- Born: Stanley Thomas Bindoff 8 April 1908 Hove, England
- Died: 23 December 1980 (aged 72) Surbiton, London, England
- Occupations: Historian and academic
- Known for: Tudor England (1950)
- Spouse: Marjorie Blatcher ​ ​(m. 1938; died 1979)​
- Children: 2

Academic background
- Education: Brighton, Hove and Sussex Grammar School
- Alma mater: University College London

Academic work
- Discipline: History
- Sub-discipline: Early modern Britain; History of parliamentarism; Political history;
- Institutions: Queen Mary, University of London
- Doctoral students: Eric Ives; Marcus Merriman;

= Stanley Bindoff =

English historian (1908-1980)

Stanley Thomas Bindoff (8 April 1908 – 23 December 1980) was an English historian who specialised in the Tudor and Elizabethan periods. He was the first professor of history at Queen Mary College, University of London. He was the editor of The History of Parliament for the parliaments of 1509–1558, published in 1982.

|---|

- Required actions -
1 - Duplicate the part of the Bindoff biography that opens with the words containing "Academic work" and closes with "published in 1982.".
2 - Decide whether each statement agrees with the Bindoff biography, answering yes or no and quoting the words of the biography that settle it: (a) Bindoff died in Surbiton. (b) Bindoff's alma mater was King's College London. (c) Bindoff was the first professor of history at Queen Mary College.
3 - Summarize the Bindoff biography in two sentences.
The lines that come after this have no connection to the Bindoff biography.

- Data supplied -
|---|

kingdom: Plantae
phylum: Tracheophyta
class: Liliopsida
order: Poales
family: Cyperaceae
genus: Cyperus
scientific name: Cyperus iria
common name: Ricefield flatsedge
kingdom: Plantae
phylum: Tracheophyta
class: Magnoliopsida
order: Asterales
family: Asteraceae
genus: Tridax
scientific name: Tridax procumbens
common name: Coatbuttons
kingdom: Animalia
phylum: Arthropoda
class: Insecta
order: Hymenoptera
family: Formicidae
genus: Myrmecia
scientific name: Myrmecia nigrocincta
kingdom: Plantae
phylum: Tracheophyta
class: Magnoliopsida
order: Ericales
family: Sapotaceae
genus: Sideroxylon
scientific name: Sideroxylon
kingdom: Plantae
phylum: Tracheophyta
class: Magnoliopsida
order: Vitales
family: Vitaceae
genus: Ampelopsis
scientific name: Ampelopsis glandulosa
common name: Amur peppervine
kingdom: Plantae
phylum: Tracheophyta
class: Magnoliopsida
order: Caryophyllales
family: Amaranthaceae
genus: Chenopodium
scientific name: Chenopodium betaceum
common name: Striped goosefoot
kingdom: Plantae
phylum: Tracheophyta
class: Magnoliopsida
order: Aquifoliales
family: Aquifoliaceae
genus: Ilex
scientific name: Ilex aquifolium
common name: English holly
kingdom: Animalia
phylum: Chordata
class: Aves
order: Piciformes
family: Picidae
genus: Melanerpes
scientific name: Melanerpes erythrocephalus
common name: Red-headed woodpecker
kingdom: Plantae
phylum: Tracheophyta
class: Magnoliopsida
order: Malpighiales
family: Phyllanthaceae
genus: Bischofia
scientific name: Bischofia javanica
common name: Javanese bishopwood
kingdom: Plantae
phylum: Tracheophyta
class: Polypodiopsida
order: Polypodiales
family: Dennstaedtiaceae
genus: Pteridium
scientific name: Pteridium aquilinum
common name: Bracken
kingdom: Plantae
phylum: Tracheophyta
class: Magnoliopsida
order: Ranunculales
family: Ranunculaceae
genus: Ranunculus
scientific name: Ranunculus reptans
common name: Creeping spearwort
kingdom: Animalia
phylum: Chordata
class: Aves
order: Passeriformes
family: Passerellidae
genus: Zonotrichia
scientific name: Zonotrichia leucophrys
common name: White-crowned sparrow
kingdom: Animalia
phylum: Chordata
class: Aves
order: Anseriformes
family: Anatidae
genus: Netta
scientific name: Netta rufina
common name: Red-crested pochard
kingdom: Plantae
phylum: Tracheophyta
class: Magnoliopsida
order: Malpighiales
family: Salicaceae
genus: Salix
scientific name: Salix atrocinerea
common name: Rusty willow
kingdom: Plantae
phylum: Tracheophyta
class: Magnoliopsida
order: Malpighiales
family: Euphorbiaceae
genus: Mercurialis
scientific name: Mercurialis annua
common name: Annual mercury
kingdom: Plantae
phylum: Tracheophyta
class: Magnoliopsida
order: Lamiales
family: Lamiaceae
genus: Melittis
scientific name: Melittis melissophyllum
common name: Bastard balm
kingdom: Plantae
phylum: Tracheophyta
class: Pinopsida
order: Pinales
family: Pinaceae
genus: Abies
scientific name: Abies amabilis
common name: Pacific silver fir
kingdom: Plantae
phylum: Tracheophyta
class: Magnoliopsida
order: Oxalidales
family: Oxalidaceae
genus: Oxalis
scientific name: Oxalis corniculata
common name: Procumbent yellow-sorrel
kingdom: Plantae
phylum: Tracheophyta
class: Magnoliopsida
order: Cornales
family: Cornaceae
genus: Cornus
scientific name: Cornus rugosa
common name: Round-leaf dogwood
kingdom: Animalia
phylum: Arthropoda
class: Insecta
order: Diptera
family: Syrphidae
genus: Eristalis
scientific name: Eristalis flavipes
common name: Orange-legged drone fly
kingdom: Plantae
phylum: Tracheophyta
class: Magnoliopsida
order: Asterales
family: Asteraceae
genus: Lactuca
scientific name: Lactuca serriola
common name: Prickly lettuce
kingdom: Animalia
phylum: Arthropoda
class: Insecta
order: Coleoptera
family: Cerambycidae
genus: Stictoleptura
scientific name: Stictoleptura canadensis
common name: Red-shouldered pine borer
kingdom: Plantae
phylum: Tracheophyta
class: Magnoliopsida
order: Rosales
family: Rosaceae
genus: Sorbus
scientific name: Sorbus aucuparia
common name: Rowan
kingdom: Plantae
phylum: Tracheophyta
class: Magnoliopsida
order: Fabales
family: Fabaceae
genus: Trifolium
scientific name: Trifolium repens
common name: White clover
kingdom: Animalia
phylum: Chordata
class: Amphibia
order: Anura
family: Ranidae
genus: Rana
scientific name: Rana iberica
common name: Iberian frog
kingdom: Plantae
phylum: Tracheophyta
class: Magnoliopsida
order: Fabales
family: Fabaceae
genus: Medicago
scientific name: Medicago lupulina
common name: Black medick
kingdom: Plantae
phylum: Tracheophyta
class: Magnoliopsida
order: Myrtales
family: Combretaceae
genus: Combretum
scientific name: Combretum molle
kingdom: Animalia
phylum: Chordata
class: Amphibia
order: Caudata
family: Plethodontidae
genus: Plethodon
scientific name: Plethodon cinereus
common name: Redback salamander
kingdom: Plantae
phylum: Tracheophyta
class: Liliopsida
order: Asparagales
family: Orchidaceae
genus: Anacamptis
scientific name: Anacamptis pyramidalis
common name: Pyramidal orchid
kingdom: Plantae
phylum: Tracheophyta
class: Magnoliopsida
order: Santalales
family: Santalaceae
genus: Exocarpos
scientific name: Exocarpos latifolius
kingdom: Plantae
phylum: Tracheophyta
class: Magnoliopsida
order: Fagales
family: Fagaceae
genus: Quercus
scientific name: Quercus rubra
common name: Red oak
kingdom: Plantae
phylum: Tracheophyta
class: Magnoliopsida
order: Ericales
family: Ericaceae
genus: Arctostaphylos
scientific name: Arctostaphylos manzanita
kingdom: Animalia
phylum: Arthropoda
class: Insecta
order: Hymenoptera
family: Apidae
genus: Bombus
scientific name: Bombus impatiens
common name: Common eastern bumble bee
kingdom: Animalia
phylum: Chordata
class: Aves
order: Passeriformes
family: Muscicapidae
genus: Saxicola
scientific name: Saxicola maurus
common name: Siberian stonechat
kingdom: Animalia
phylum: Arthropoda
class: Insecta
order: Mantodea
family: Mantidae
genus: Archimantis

|---|

- Solutions to the exercise -
1 -
Academic work
- Discipline: History
- Sub-discipline: Early modern Britain; History of parliamentarism; Political history;
- Institutions: Queen Mary, University of London
- Doctoral students: Eric Ives; Marcus Merriman;

= Stanley Bindoff =

English historian (1908-1980)

Stanley Thomas Bindoff (8 April 1908 – 23 December 1980) was an English historian who specialised in the Tudor and Elizabethan periods. He was the first professor of history at Queen Mary College, University of London. He was the editor of The History of Parliament for the parliaments of 1509–1558, published in 1982.

2 -
(a) Yes: "23 December 1980 (aged 72) Surbiton, London, England"
(b) No: "Alma mater: University College London"
(c) Yes: "He was the first professor of history at Queen Mary College, University of London."

3 - Stanley Thomas Bindoff (1908–1980) was an English historian who specialized in the Tudor and Elizabethan periods, and he was the first professor of history at Queen Mary College, University of London. He edited The History of Parliament for the parliaments of 1509–1558, which was published in 1982.